In 909, Wei Quanfeng, who had been controlling four Zhennan prefectures centered around Fǔ Prefecture (撫州, in modern Fuzhou, Jiangxi, note different tone than the prefectures in Tianmen and Hezhou) for years, claimed the title of military governor of Zhennan and set out to attack Hong Prefecture. When Wei sought support from Ma, Ma sent Wan Mei (苑玫) and Peng Gan's nephew Peng Yanzhang (彭彥章) to put Gao'an (高安, in modern Yichun, Jiangxi) under siege to divert Hongnong forces. Subsequently, after Wei was defeated and captured by the Hongnong general Zhou Ben, Chu forces withdrew. Further, Peng Gan abandoned Ji Prefecture and fled to Tan, thus allowing Hongnong to take over Ji. Ma made Peng Gan the prefect of Chēn Prefecture, and took one of Peng's daughters as the wife of his son Ma Xifan.

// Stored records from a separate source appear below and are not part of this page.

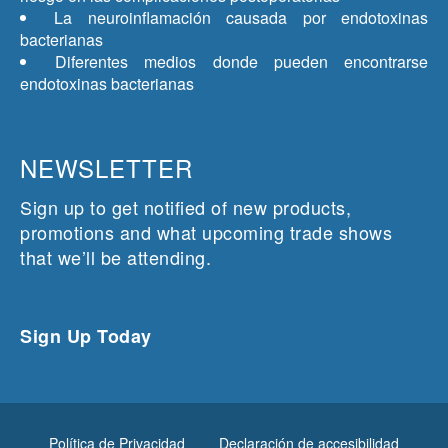
La neuroinflamación causada por endotoxinas
bacterianas
Diferentes medios donde pueden encontrarse
endotoxinas bacterianas
NEWSLETTER
Sign up to get notified of new products,
promotions and what upcoming trade shows
that we’ll be attending.
Sign Up Today
Política de Privacidad
Declaración de accesibilidad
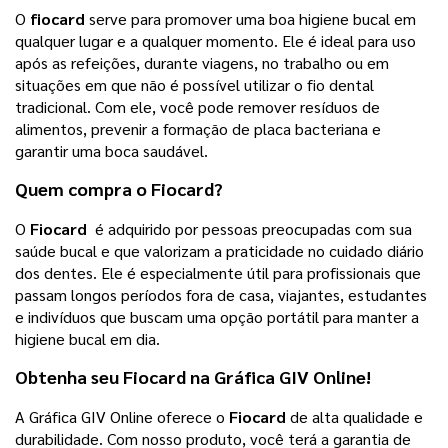
O
fiocard
serve para promover uma boa higiene bucal em
qualquer lugar e a qualquer momento. Ele é ideal para uso
após as refeições, durante viagens, no trabalho ou em
situações em que não é possível utilizar o fio dental
tradicional. Com ele, você pode remover resíduos de
alimentos, prevenir a formação de placa bacteriana e
garantir uma boca saudável.
Quem compra o
Fiocard
?
O
Fiocard
é adquirido por pessoas preocupadas com sua
saúde bucal e que valorizam a praticidade no cuidado diário
dos dentes. Ele é especialmente útil para profissionais que
passam longos períodos fora de casa, viajantes, estudantes
e indivíduos que buscam uma opção portátil para manter a
higiene bucal em dia.
Obtenha seu
Fiocard
na Gráfica GIV Online!
A Gráfica GIV Online oferece o
Fiocard
de alta qualidade e
durabilidade. Com nosso produto, você terá a garantia de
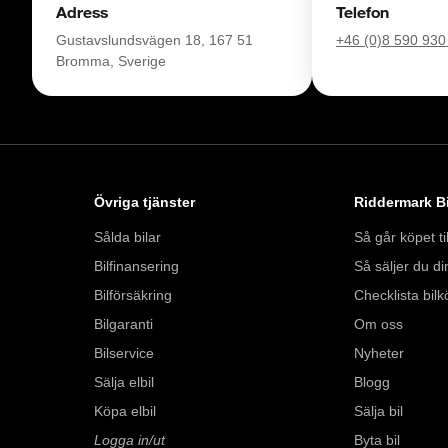
Adress
Telefon
Med korta lagertider 
Gustavslundsvägen 18, 167 51
+46 (0)8 590 930
bil: 018-470 74 00. 
Bromma, Sverige
försäkring från Folk
Se hur vi genomför v
https://vimeo.com/1
Övriga tjänster
Riddermark Bi
Välkomna!
Sålda bilar
Så går köpet til
Bilfinansering
Så säljer du din
Bilförsäkring
Checklista bilk
Bilgaranti
Om oss
Bilservice
Nyheter
Sälja elbil
Blogg
Köpa elbil
Sälja bil
Logga in/ut
Byta bil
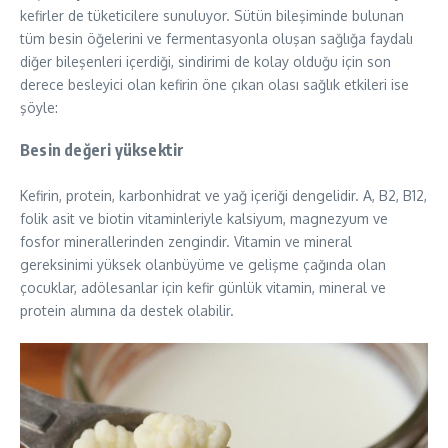
kefirler de tüketicilere sunuluyor. Sütün bileşiminde bulunan
tüm besin öğelerini ve fermentasyonla oluşan sağlığa faydalı
diğer bileşenleri içerdiği, sindirimi de kolay olduğu için son
derece besleyici olan kefirin öne çıkan olası sağlık etkileri ise
şöyle:
Besin değeri yüksektir
Kefirin, protein, karbonhidrat ve yağ içeriği dengelidir. A, B2, B12,
folik asit ve biotin vitaminleriyle kalsiyum, magnezyum ve
fosfor minerallerinden zengindir. Vitamin ve mineral
gereksinimi yüksek olanbüyüme ve gelişme çağında olan
çocuklar, adölesanlar için kefir günlük vitamin, mineral ve
protein alımına da destek olabilir.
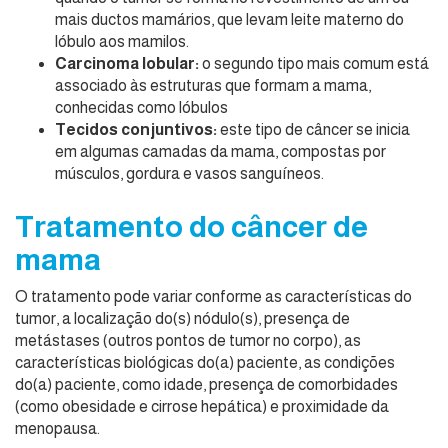
mais ductos mamários, que levam leite materno do
lóbulo aos mamilos.
Carcinoma lobular:
o segundo tipo mais comum está
associado às estruturas que formam a mama,
conhecidas como lóbulos
Tecidos conjuntivos:
este tipo de câncer se inicia
em algumas camadas da mama, compostas por
músculos, gordura e vasos sanguíneos.
Tratamento do câncer de
mama
O tratamento pode variar conforme as características do
tumor, a localização do(s) nódulo(s), presença de
metástases (outros pontos de tumor no corpo), as
características biológicas do(a) paciente, as condições
do(a) paciente, como idade, presença de comorbidades
(como obesidade e cirrose hepática) e proximidade da
menopausa.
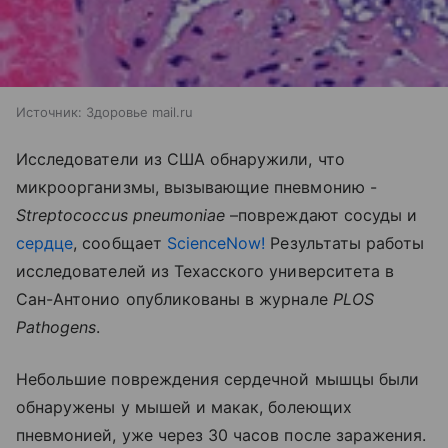
Источник:
Здоровье mail.ru
Исследователи из США обнаружили, что
микроорганизмы, вызывающие пневмонию -
Streptococcus pneumoniae
–повреждают сосуды и
сердце
, сообщает
ScienceNow!
Результаты работы
исследователей из Техасского университета в
Сан-Антонио опубликованы в журнале
PLOS
Pathogens
.
Небольшие повреждения сердечной мышцы были
обнаружены у мышей и макак, болеющих
пневмонией, уже через 30 часов после заражения.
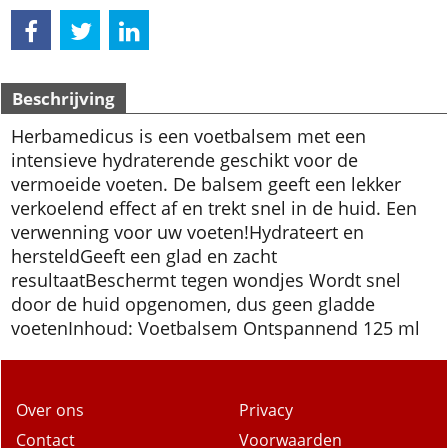
Beschrijving
Herbamedicus is een voetbalsem met een
intensieve hydraterende geschikt voor de
vermoeide voeten. De balsem geeft een lekker
verkoelend effect af en trekt snel in de huid. Een
verwenning voor uw voeten!
Hydrateert en
hersteld
Geeft een glad en zacht
resultaat
Beschermt tegen wondjes
Wordt snel
door de huid opgenomen, dus geen gladde
voeten
Inhoud: Voetbalsem Ontspannend 125 ml
Over ons
Privacy
Contact
Voorwaarden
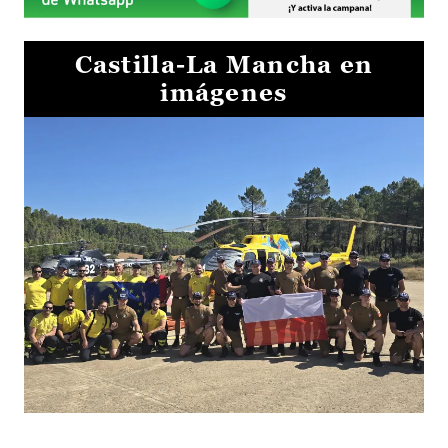
Castilla-La Mancha en
imágenes
El Gobierno de Castilla-La Mancha va a intercambiar por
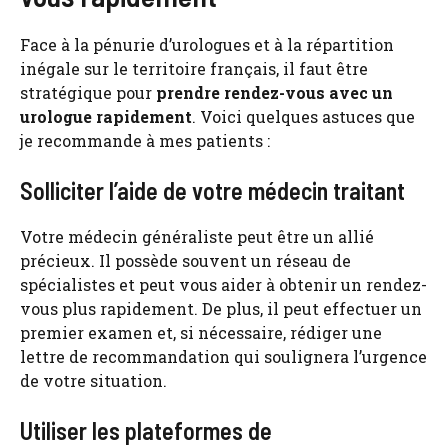
Face à la pénurie d’urologues et à la répartition
inégale sur le territoire français, il faut être
stratégique pour
prendre rendez-vous avec un
urologue rapidement
. Voici quelques astuces que
je recommande à mes patients :
Solliciter l’aide de votre médecin traitant
Votre médecin généraliste peut être un allié
précieux. Il possède souvent un réseau de
spécialistes et peut vous aider à obtenir un rendez-
vous plus rapidement. De plus, il peut effectuer un
premier examen et, si nécessaire, rédiger une
lettre de recommandation qui soulignera l’urgence
de votre situation.
Utiliser les plateformes de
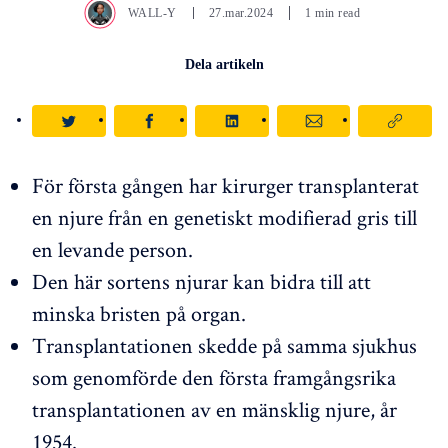
WALL-Y
27.mar.2024
1 min read
Dela artikeln
För första gången har kirurger transplanterat
en njure från en genetiskt modifierad gris till
en levande person.
Den här sortens njurar kan bidra till att
minska bristen på organ.
Transplantationen skedde på samma sjukhus
som genomförde den första framgångsrika
transplantationen av en mänsklig njure, år
1954.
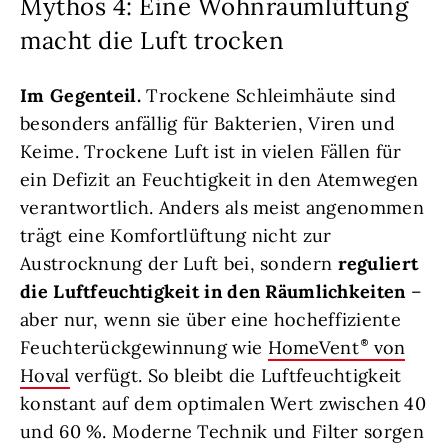
Mythos 4: Eine Wohnraumlüftung
macht die Luft trocken
Im Gegenteil.
Trockene Schleimhäute sind
besonders anfällig für Bakterien, Viren und
Keime. Trockene Luft ist in vielen Fällen für
ein Defizit an Feuchtigkeit in den Atemwegen
verantwortlich. Anders als meist angenommen
trägt eine Komfortlüftung nicht zur
Austrocknung der Luft bei, sondern
reguliert
die Luftfeuchtigkeit in den Räumlichkeiten
–
aber nur, wenn sie über eine hocheffiziente
Feuchterückgewinnung wie
HomeVent
von
Hoval
verfügt. So bleibt die Luftfeuchtigkeit
konstant auf dem optimalen Wert zwischen 40
und 60 %. Moderne Technik und Filter sorgen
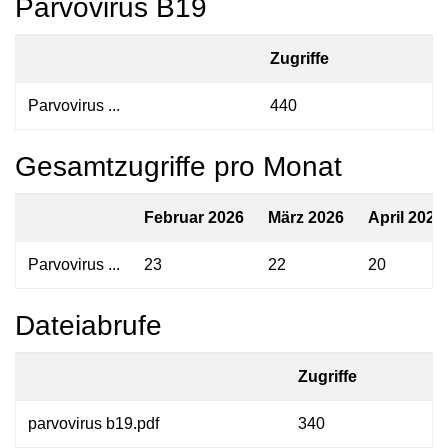
Parvovirus B19
Zugriffe
Parvovirus ...
440
Gesamtzugriffe pro Monat
Februar 2026
März 2026
April 2026
Parvovirus ...
23
22
20
Dateiabrufe
Zugriffe
parvovirus b19.pdf
340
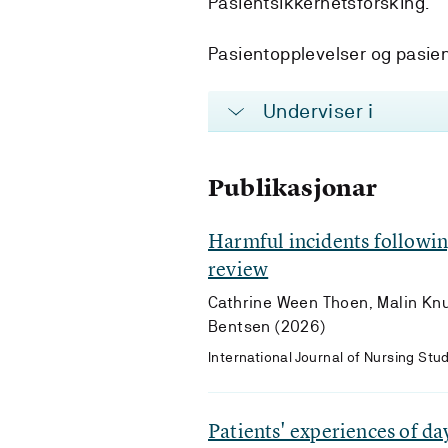
Pasientsikkerhetsforsking.
Pasientopplevelser og pasien
Underviser i
Publikasjonar
Harmful incidents followin
review
Cathrine Ween Thoen, Malin Knut
Bentsen (2026)
International Journal of Nursing S
Patients' experiences of d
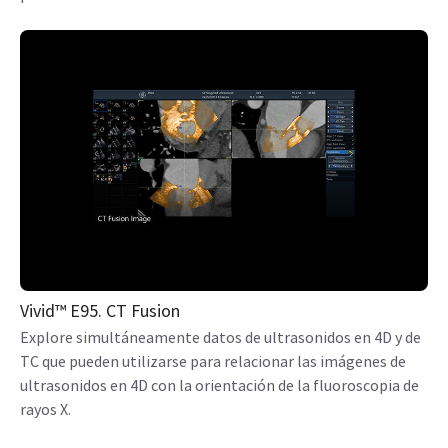
Vivid™ E95. CT Fusion
Explore simultáneamente datos de ultrasonidos en 4D y de
TC que pueden utilizarse para relacionar las imágenes de
ultrasonidos en 4D con la orientación de la fluoroscopia de
rayos X.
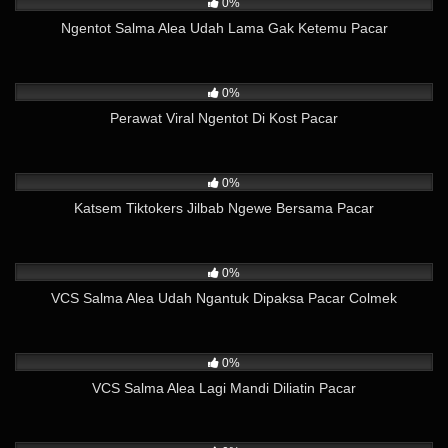
0%
Ngentot Salma Alea Udah Lama Gak Ketemu Pacar
41
07:33
0%
Perawat Viral Ngentot Di Kost Pacar
35
02:42
0%
Katsem Tiktokers Jilbab Ngewe Bersama Pacar
73
04:33
0%
VCS Salma Alea Udah Ngantuk Dipaksa Pacar Colmek
51
11:55
0%
VCS Salma Alea Lagi Mandi Diliatin Pacar
204
10:21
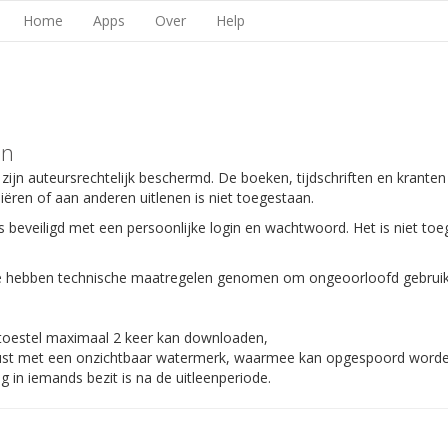
Home
Apps
Over
Help
en
 zijn auteursrechtelijk beschermd. De boeken, tijdschriften en kranten
piëren of aan anderen uitlenen is niet toegestaan.
s beveiligd met een persoonlijke login en wachtwoord. Het is niet toe
 We hebben technische maatregelen genomen om ongeoorloofd gebruik
 toestel maximaal 2 keer kan downloaden,
gerust met een onzichtbaar watermerk, waarmee kan opgespoord worden
 in iemands bezit is na de uitleenperiode.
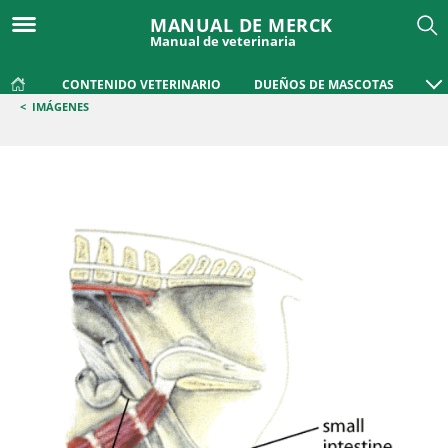
MANUAL DE MERCK
Manual de veterinaria
CONTENIDO VETERINARIO
DUEÑOS DE MASCOTAS
<
IMÁGENES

In 910, after Ma requested the title of Tiance Shangjiang (天策上將, literally "Grand General of Heavenly Strategies"), a title that had previously been held by the great Tang emperor Emperor Taizong, Emperor Taizu granted him that title. Ma thereafter established an Tiance Office and made Ma Cong and Ma Cun its directors.

Meanwhile, Song Ye (宋鄴) and Pan Jinsheng (潘金盛), the chieftains of non-Han peoples at Chén Prefecture (辰州, in modern Huaihua, Hunan, note different tone than the prefecture in Chenzhou) and Xu Prefecture (漵州, in modern Huaihua), had been harassing cities under Chu control. In late 910, when Song attacked Xiangxiang (湘鄉, in modern Xiangtan, Hunan), and Pan attacked Wugang (武岡, in modern Shaoyang), Ma sent Lü to attack them. Lü soon killed Pan, and, by 912, Song and another non-Han chieftain, Chang Shiyi (昌師益), had submitted to Ma.

Also in 910, Pang Juzhao (龐巨昭) the military governor of Ningyuan Circuit (寧遠, headquartered in modern Yulin, Guangxi), and Liu Changlu (劉昌魯) the defender of Gao Prefecture (高州, in modern Maoming, Guangdong), who had just recently repelled an attack by Liu Yin but believed that they had no strength to stand against Liu Yin long term, wrote to Ma, offering their territory to him. Ma sent Yao Yanzhang (姚彥章) to their territory to escort them to Chu proper. He had Yao serve as the prefect of Ningyuan's capital Rong Prefecture (容州) to defend the territory, and subsequently had him made the deputy military governor of Ningyuan. However, in 911, when Liu Yin attacked again, Yao judged the situation untenable despite a relief force commanded by Xu. He therefore took the people of Rong Prefecture and returned to Chu proper, allowing Liu Yin to take over Rong and Gao Prefectures. Despite this setback, Emperor Taizu still bestowed on Ma the titles of military governor of Wu'an, Wuchang, Jingjiang, and Ningyuan, as well as the commanders of the forces against Hong and E (鄂州, Wuchang's capital) Prefectures. However, not wanting to see prolonged warfare between Ma and Liu Yin, both of whom were his vassals, he sent a number of emissaries to try to broker peace between them.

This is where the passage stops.